What you should do:
Copy out only the lines of the entries below, from the line with "genus: Rhopalostylis" up to and including the line with "scientific name: Leontocebus weddelli", changing "common name" to "everyday name" everywhere and leaving everything else the same.

Supplied data:
________________
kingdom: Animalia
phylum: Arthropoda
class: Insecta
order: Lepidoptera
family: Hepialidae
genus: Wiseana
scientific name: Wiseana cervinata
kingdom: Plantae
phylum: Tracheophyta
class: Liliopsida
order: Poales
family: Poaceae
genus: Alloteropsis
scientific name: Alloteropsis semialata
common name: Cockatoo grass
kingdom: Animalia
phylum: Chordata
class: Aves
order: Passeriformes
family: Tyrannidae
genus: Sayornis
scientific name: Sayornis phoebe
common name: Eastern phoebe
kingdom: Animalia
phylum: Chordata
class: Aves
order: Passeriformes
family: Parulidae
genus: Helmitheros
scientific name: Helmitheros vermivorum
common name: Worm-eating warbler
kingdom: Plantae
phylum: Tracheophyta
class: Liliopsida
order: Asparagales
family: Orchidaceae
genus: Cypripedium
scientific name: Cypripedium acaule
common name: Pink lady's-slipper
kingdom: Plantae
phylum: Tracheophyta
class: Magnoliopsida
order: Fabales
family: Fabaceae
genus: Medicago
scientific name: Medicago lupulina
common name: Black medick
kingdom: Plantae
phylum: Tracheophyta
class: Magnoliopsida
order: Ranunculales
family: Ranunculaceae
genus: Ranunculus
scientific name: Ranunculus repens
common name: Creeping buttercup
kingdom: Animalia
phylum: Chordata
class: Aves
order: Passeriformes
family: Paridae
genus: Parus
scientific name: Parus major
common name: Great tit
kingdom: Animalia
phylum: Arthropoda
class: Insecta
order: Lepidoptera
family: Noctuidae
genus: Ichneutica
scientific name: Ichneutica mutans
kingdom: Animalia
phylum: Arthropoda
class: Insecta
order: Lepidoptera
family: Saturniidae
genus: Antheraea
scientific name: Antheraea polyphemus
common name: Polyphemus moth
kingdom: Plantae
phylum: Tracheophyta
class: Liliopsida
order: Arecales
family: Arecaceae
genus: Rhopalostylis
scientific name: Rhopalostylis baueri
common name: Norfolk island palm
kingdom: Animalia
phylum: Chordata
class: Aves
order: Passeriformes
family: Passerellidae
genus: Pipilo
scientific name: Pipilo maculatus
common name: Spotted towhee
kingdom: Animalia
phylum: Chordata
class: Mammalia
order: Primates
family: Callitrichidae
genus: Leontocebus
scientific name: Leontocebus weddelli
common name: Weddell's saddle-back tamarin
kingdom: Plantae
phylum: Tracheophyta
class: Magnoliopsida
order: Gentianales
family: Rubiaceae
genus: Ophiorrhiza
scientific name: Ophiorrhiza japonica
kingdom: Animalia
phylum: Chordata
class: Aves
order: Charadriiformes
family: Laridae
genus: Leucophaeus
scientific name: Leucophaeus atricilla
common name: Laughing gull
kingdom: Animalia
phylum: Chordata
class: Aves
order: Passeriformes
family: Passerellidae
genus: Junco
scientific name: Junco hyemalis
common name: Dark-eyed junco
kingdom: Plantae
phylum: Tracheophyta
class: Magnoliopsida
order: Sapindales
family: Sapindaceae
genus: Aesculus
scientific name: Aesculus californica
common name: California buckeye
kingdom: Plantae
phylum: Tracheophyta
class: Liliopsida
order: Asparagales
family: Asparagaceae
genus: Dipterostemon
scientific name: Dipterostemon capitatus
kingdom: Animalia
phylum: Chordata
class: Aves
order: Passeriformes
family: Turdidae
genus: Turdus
________________
Expected answer:
genus: Rhopalostylis
scientific name: Rhopalostylis baueri
everyday name: Norfolk island palm
kingdom: Animalia
phylum: Chordata
class: Aves
order: Passeriformes
family: Passerellidae
genus: Pipilo
scientific name: Pipilo maculatus
everyday name: Spotted towhee
kingdom: Animalia
phylum: Chordata
class: Mammalia
order: Primates
family: Callitrichidae
genus: Leontocebus
scientific name: Leontocebus weddelli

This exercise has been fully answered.